Here is where GNU parallel comes into play: Parallelized variant calling by chromosome:

#!/bin/bash

genome=path/to/genome.fa
export genome # This is critical!

function parallel_call {
    bcftools mpileup \
        --fasta-ref ${genome} \
        --regions $2 \
        --output-type u \
        $1 | \
    bcftools call --multiallelic-caller \
                  --variants-only \
                  --output-type u - > ${1/.bam/}.$2.bcf
}

export -f parallel_call

chrom_set=`bam_chromosomes test.bam`
parallel --verbose -j 4 parallel_call sample_A.bam ::: ${chrom_set}

A few important notes regarding this step:

• You must export any variables you use within a parallelized function. That is what I am doing here with the reference genome variable.
• bcftools mpileup outputs an uncompressed pileup (--output-type=u). This is done for efficiency sake - there is no reason to pipe a compressed form of data for it to need to be uncompressed by the next tool.
• Similarly, I also output an uncompressed set of variant calls ${1/.bam/}.$2.bcf because these are temporary files that we will remove later.
• Finally, I use a variable substitution to remove the extension from the bam and to generate a <sample>.<chromsome>.bcf filename: ${1/.bam/}.$2.bcf → sample_A.I.bam, sample_A.II.bam, etc. This prevents filename collisions if we are calling many samples simultaneously.

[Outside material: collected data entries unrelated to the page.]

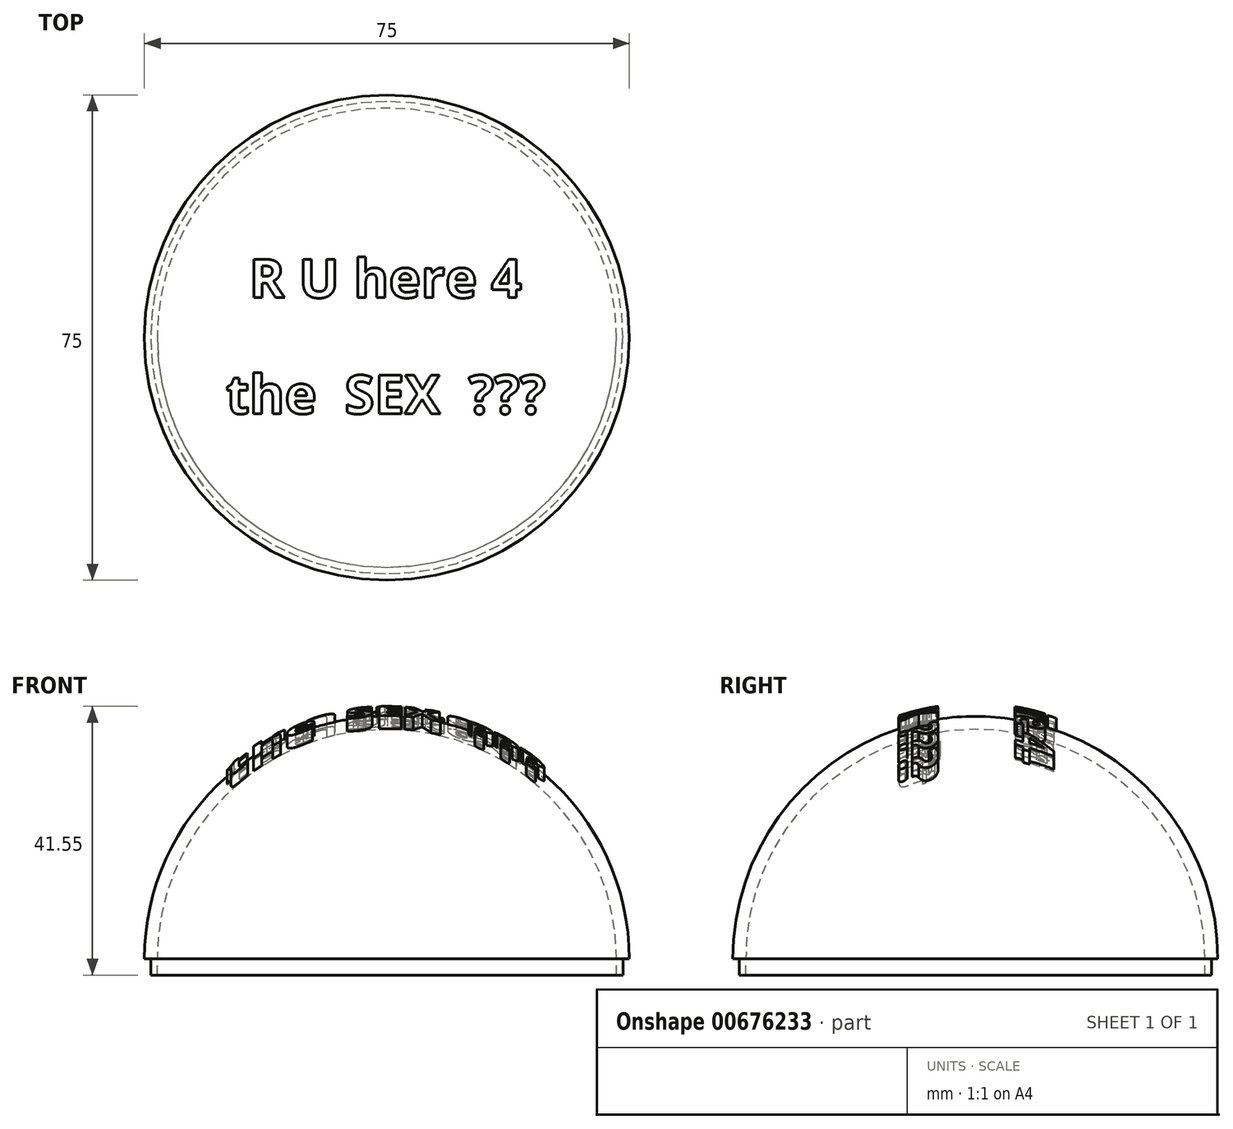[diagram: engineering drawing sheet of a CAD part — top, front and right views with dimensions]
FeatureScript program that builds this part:
annotation { "Feature Type Name" : "Feature", "Feature Type Description" : "" }
export const myFeature = defineFeature(function(context is Context, id is Id, definition is map)
    precondition{}
    {
        {
            var Q0;
            Q0=qCreatedBy(makeId("Front.planeOp"),FACE);
            var sketch = newSketch(context, id + "F0", { "sketchPlane" : qUnion([Q0])});
            skArc(sketch, "E0", {"start": v(37.5, 0) * mm, "mid": v(0, 37.5) * mm, "end": v(-37.5, 0) * mm});
            skArc(sketch, "E1", {"start": v(35.5, 0) * mm, "mid": v(0, 35.5) * mm, "end": v(-35.5, 0) * mm});
            skLineSegment(sketch, "E2", {"start": v(35.5, 0) * mm, "end": v(37.5, 0) * mm});
            skLineSegment(sketch, "E3", {"start": v(-37.5, 0) * mm, "end": v(-35.5, 0) * mm});
            skLineSegment(sketch, "E4", {"start": v(-37.5, 0) * mm, "end": v(42.78, 0) * mm, "construction": true});
            skLineSegment(sketch, "E5", {"start": v(36.5, 0) * mm, "end": v(36.5, 2.5) * mm});
            skLineSegment(sketch, "E6", {"start": v(36.5, 2.5) * mm, "end": v(35.41, 2.5) * mm});
            skLineSegment(sketch, "E7", {"start": v(36.5, 0) * mm, "end": v(36.5, -2.5) * mm});
            skLineSegment(sketch, "E8", {"start": v(36.5, -2.5) * mm, "end": v(35.5, -2.5) * mm});
            skLineSegment(sketch, "E9", {"start": v(35.5, 0) * mm, "end": v(35.5, -2.5) * mm});
            skSolve(sketch);
        }
        {
            var Q0;
            Q0=makeQuery(id+"F0.imprint","IMPRINT",FACE,{"disambiguationData":[TD([[makeQuery(id+"F0.imprint","IMPRINT",EDGE,{"derivedFrom":sQuery(id+"F0.wireOp",EDGE,"E0")}),1.0]])]});
            var Q1;
            {var subQ4=sQuery(id+"F0.wireOp",EDGE,"E5");Q1=makeQuery(id+"F0.imprint","IMPRINT",FACE,{"disambiguationData":[TD([[makeQuery(id+"F0.imprint","IMPRINT",EDGE,{"derivedFrom":subQ4}),1.0]])]});}
            var Q2;
            Q2=sQuery(id+"F0.wireOp",EDGE,"E4");
            revolve(context, id + "F1", {"entities" : qUnion([Q0, Q1]), "axis" : qUnion([Q2]), "revolveType" : RevolveType.SYMMETRIC, "angle" : 180 * degree});
        }
        {
            var Q0;
            Q0=qCreatedBy(makeId("Top.planeOp"),FACE);
            var sketch = newSketch(context, id + "F2", { "sketchPlane" : qUnion([Q0])});
            skText(sketch, "E10", { "text": "R U here 4", "fontName": "OpenSans-Bold.ttf"});
            skText(sketch, "E11", { "text": "the  SEX  ???", "fontName": "OpenSans-Bold.ttf"});
            const initialGuessF2  = {"E10": [-0.02129, 0.00617, 1, 0, 0.006], "E11": [-0.02488, -0.01177, 1, 0, 0.006]};
            skSetInitialGuess(sketch, initialGuessF2);
            skSolve(sketch);
        }
        {
            var Q0;
            Q0=qSketchRegion(id+"F2",true);
            var Q1;
            Q1=makeQuery(id+"F1.opRevolve","SWEPT_FACE",FACE,{"disambiguationData":[OSD([sQuery(id+"F0.wireOp",EDGE,"E0")])]});
            extrude(context, id + "F3", {"entities" : qUnion([Q0]), "operationType" : NewBodyOperationType.ADD, "endBound" : BoundingType.UP_TO_SURFACE, "depth" : 39.5 * mm, "endBoundEntityFace" : qUnion([Q1]), "hasOffset" : true, "offsetDistance" : 2 * mm, "offsetOppositeDirection" : true});
        }
        {
            var Q0;
            Q0=qSketchRegion(id+"F2",true);
            var Q1;
            {var subQ0=sQuery(id+"F0.wireOp",EDGE,"E1");Q1=makeQuery(id+"F3.boolean.opBoolean","SPLIT",FACE,{"disambiguationData":[TD([makeQuery(id+"F3.opExtrude","SWEPT_FACE",FACE,{"disambiguationData":[OSD([sQuery(id+"F2.wireOp",EDGE,"E10.sketch_text.stroke-0")])]})])],"derivedFrom":makeQuery(id+"F1.opRevolve","SWEPT_FACE",FACE,{"disambiguationData":[OSD([subQ0])]})});}
            extrude(context, id + "F4", {"entities" : qUnion([Q0]), "operationType" : NewBodyOperationType.REMOVE, "endBound" : BoundingType.UP_TO_SURFACE, "depth" : 25 * mm, "endBoundEntityFace" : qUnion([Q1]), "offsetDistance" : 25 * mm});
        }
        {
            var Q0;
            Q0=qCreatedBy(makeId("Right.planeOp"),FACE);
            var sketch = newSketch(context, id + "F5", { "sketchPlane" : qUnion([Q0])});
            skLineSegment(sketch, "E12", {"start": v(0, 42.71) * mm, "end": v(0, -17.22) * mm, "construction": true});
            skSolve(sketch);
        }
        {
            var Q0;
            {var subQ2=sQuery(id+"F0.wireOp",EDGE,"E7");Q0=makeQuery(id+"F0.imprint","IMPRINT",FACE,{"disambiguationData":[TD([[makeQuery(id+"F0.imprint","IMPRINT",EDGE,{"derivedFrom":subQ2}),-1.0]])]});}
            var Q1;
            Q1=sQuery(id+"F5.wireOp",EDGE,"E12");
            revolve(context, id + "F6", {"operationType" : NewBodyOperationType.ADD, "entities" : qUnion([Q0]), "axis" : qUnion([Q1]), "revolveType" : RevolveType.FULL});
        }
    });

Combine the variant calls.

Once we have completed variant calling we need to combine everything back in the right order. We can use a bash array to add a prefix and suffix to the list of chromosomes to reconstruct the output filenames and concatenate them into a single file.

# Generate an array of the resulting files
# to be concatenated.
sample_name="sample_A"
set -- `echo $chrom_set | tr "\n" " "`
set -- "${@/#/${sample_name}.}" && set -- "${@/%/.bcf}"
# This will generate a list of the output files:
# sample_A.I.bcf sample_B.II.bcf etc.

set -- "${@/#/test.}" && set -- "${@/%/.bcf}"

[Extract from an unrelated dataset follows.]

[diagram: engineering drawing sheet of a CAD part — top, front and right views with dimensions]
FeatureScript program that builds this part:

# Output compressed result
bcftools concat $@ --output-type b > $sample_name.bcf

# Remove intermediate files
rm $@

To ensure the intermediate files are removed even when errors occur you should use a bash trap.

Summary

GNU Parallel can greatly speed up simple parallelization scenerios. Additional code is often required to handle the “splitting” and “combining” steps, but this can allow for tremendous efficiency gains.